Trying to function today was challenging. The 2 yo was challenging. Trying to be pleasant and entertain him was virtually impossible, I suspect his bad mood was triggered by mine. Couldn't barely get out of bed, and then moved to the couch and did very little. Knew a big sob session was coming, as yesterday I cleaned out some of the 2 yo's baby clothes... Which wouldn't be a big deal, but I remember Will putting our kid in those clothes, and it's yet One. More. Reminder. that I'm on this path alone now. And that it sucks. And that it will continue to suck for just about ever. We are separated by time, and it is unfixable and unbearable.
Comment by rachel_micele on August 1, 2015 at 6:30pm

John T's comment - "This isn't like a nightmare anymore. It's just nothing."

That hit me. While the suicidal pain, as I wrote about in my latest blog, has seemed to dissipate during the last week or so, the last couple days I have felt something of a deep somber drizzled with soberness.

I also remember something else you posted John in mid July that stood out to me, "I wanted to scream at them [people going on with their lives as if nothing happened] and make them realize that something profound, something incredibly terrible had taken place."

I still can't believe my profound, incredibly terrible event happened. This is serious. This is a really big fucking deal.

A couple days this week that I wasn't working I purposely kept myself alone from everything/one the entire day. One day was in the motel; the other at my parents house. The particular day at my parents they were gone by the time I had gotten up. So other than the 2 cats meandering around, the house was completely still. I just sat, looking. The stairs that at times occupy movement, the pictures on the walls portraying a single moment in past time, the furniture that gets used, the furniture that rarely gets used … the stillness was deadening and deafening. Other than the cats, nowhere a current sign of true life. Just nothingness. A couple weeks ago while driving and noticing how green the trees and cornfields are, I felt nothing of connection, other than I was looking at a painting from the twilight zone.

I may be somewhat out of the nightmare, may be having a slight deepening of the realization it actually happened.
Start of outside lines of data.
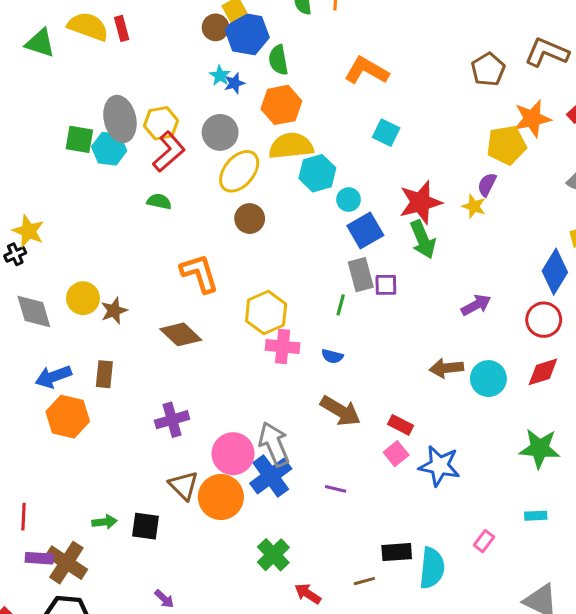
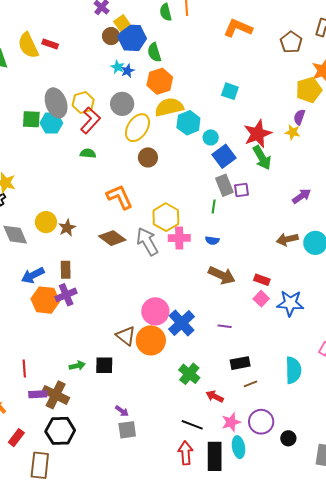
yellow semicircle: (88, 26) -> (28, 45), turned -128
red rectangle: (122, 28) -> (50, 44), turned -49
orange L-shape: (366, 71) -> (238, 28), moved
purple cross: (172, 420) -> (66, 295), moved
gray arrow: (274, 444) -> (147, 241), moved
black rectangle: (397, 552) -> (240, 363), moved

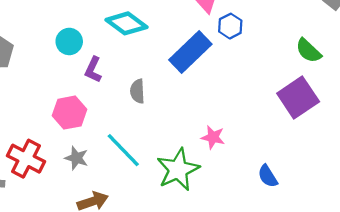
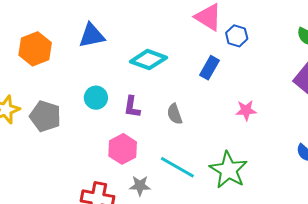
cyan circle: (69, 41) -> (96, 98), moved
blue rectangle: (190, 52) -> (210, 68), size x0.6
pink star: (213, 137) -> (246, 110), moved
I don't know. I'm still obliterated. Still not okay. “It's just nothing”.

Thank you John.

Comment by bluebird on August 1, 2015 at 6:10pm

I agree, John T.  It is like being in another dimension, a hellish dimension that other people don't see.

Comment by Tildyc on August 1, 2015 at 4:29pm
Day after day- after day-after day..................... All empty, useless, meaningless and sorrow ladened. The only escape would be the breaking of these chains, that hold me to this hell, so that I can be free to go to him. That- I've come to realize, is the only answer for me.
Comment by nicole irving on August 1, 2015 at 2:59am

i am meant to be organising our wedding :(

Comment by nicole irving on August 1, 2015 at 2:57am

hugs to all, as all are hurting beyond compare, i am about to sit and go through another saturday night alone, no mike to be by my side. but it doesnt matter if its sat, sun, mon, or the rest of the week, morning ,arvo or night, the pain doesnt go, it leaves me feeling tired, emotionally drained, i hope these next 30-40yrs travel fast so i can be by his side once again. went for tea thurs night with my family, felt alone and guilty for going without him. didnt enjoy it at all, would be more than happy staying home alone. i miss him, why did this happen, i just dont understand, we are good people and our life together had only just begun. why am i widow at 39yrs, i am not meant to be organising, funerals and estate etc for the love of my life at this age, i was meant to do that when i was 80. i lost everything in one split second.

Comment by Tildyc on July 31, 2015 at 2:18pm
- completely misunderstood. But I do not even care about that really. I actually could give a shit anymore about nearly anything, anymore. I know that sounds quite negative but this is where I'm at. Nothing else seems to truly matter- it all seems so insignificant now. I just need to be reunited with him and THAT seems to be the only answer to my bottomless pain and suffering. Only then will I be free.